TEMPO.CO, Jakarta - Kuasa hukum PT Mahkota Sentosa Utama (MSU), Denny Indrayana, menceritakan bahwa dirinya mendapat banyak komentar pro dan kontra dari lingkungannya ketika memutuskan menjadi pengacara pengembang proyek Meikarta itu.
Baca: Perizinan Meikarta Disidik KPK, Saham Grup Lippo Terjun Bebas
"Tanggapan dari sekitar saya tentu beragam. Ada yang tidak setuju, apalagi melihat rekam jejak saya selama ini yang keras terhadap isu korupsi," ujar Denny saat dihubungi, Jumat, 19 Oktober 2018.
Namun, kata Denny, banyak juga pihak yang akhirnya mendukung keputusannya. Ia menegaskan akan tetap menangani kasus ini dalam koridor integritas moral antikorupsi.
Eks Wakil Menteri Hukum dan HAM ini mendadak menjadi sorotan setelah menjadi kuasa hukum pengembang proyek Meikarta. Proyek Meikarta menjadi sorotan setelah KPK menetapkan Bupati Bekasi Neneng Hasanah Yasin dan bawahannya menjadi tersangka. Mereka diduga menerima suap untuk memuluskan izin proyek.
Denny mengatakan, ia memiliki alasan tersendiri mengapa ia menjadi pengacara MSU. "Personal. Sayangnya saya tidak bisa paparkan apa alasan personal itu," ucap Denny. Ia hanya mengisyaratkan bahwa ada seseorang yang ia hormati yang memintanya menjadi pengacara pengembang Meikarta.
Selain itu, Denny mengatakan, ia sudah menerangkan kepada PT MSU bahwa pihaknya akan bekerja dengan pola mendukung Komisi Pemberantasan Korupsi (KPK). Jika dalam perkembangannya KPK menganggap PT MSU juga bertanggung jawab dalam kasus ini, dia akan meminta perusahaan untuk kooperatif dan tidak melakukan perlawanan hukum yang kontraproduktif.
Baca: Konsumen Meikarta Diminta Segera Lapor ke BPKN Bila Dirugikan
Menurut Denny, pilihan kebijakan advokasi ini berbeda. Sebab, selama ini, advokasi kasus di KPK selalu mengambil posisi bertarung berhadapan dengan lembaga antirasuah itu. "Saya mendorong pendekatan yang berlawanan dengan maksud justru membantu dan memperlancar kerja KPK," ucap dia.

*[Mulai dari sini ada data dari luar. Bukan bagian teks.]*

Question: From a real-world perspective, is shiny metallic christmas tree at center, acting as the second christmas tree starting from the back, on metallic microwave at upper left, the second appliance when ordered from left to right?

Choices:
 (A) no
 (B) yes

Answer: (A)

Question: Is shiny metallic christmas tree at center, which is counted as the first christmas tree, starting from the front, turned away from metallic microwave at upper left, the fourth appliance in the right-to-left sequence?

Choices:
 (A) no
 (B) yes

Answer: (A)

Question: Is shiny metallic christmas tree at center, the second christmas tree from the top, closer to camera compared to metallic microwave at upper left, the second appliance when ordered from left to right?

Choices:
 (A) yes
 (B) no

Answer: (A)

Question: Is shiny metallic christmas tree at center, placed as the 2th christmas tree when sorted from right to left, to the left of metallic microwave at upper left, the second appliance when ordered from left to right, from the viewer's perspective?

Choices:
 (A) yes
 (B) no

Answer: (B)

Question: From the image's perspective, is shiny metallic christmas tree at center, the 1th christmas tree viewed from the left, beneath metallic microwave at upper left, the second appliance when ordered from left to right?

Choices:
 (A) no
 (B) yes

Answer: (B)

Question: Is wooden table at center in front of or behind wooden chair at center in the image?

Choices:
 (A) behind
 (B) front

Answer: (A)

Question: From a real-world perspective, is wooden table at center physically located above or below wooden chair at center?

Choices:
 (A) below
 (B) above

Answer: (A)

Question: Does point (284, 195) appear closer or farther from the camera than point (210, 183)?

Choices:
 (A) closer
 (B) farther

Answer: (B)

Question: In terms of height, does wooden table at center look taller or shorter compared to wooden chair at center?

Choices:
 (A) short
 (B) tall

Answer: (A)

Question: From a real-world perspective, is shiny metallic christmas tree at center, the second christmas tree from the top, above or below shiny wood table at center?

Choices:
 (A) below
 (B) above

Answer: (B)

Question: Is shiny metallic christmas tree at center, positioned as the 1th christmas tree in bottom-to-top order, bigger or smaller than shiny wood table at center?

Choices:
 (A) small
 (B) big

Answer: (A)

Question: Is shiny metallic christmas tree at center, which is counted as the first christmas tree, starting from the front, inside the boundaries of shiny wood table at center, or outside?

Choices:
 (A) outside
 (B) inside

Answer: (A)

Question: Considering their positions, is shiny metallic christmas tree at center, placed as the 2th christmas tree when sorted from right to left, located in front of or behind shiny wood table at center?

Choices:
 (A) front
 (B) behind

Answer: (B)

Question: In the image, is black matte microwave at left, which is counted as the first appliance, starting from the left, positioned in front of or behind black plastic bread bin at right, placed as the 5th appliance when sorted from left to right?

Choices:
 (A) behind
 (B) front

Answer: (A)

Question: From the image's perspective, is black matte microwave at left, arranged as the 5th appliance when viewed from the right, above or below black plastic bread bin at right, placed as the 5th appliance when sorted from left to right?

Denny pun berharap dengan membantu PT MSU, ia sekaligus dapat menyelesaikan persoalan para pembeli Meikarta yang sudah terlanjur membeli unit properti. "Menjadi part of solution, jangan sampai mereka terlupakan karena adanya masalah hukum yang ditangani KPK," kata dia.
Sebelumnya, KPK mengungkap kasus dugaan suap terkait dengan pengurusan izin proyek Meikarta. KPK menyangka Bupati Bekasi Neneng Hasanah Yasin dan empat pejabat dinas di Pemerintah Kabupaten Bekasi menerima fee komitmen dengan total Rp 13 miliar untuk memuluskan proses perizinan proyek pembangunan Meikarta tahap pertama. Suap tersebut diduga diberikan Direktur Operasional Lippo Group Billy Sindoro dan konsultan Lippo Group.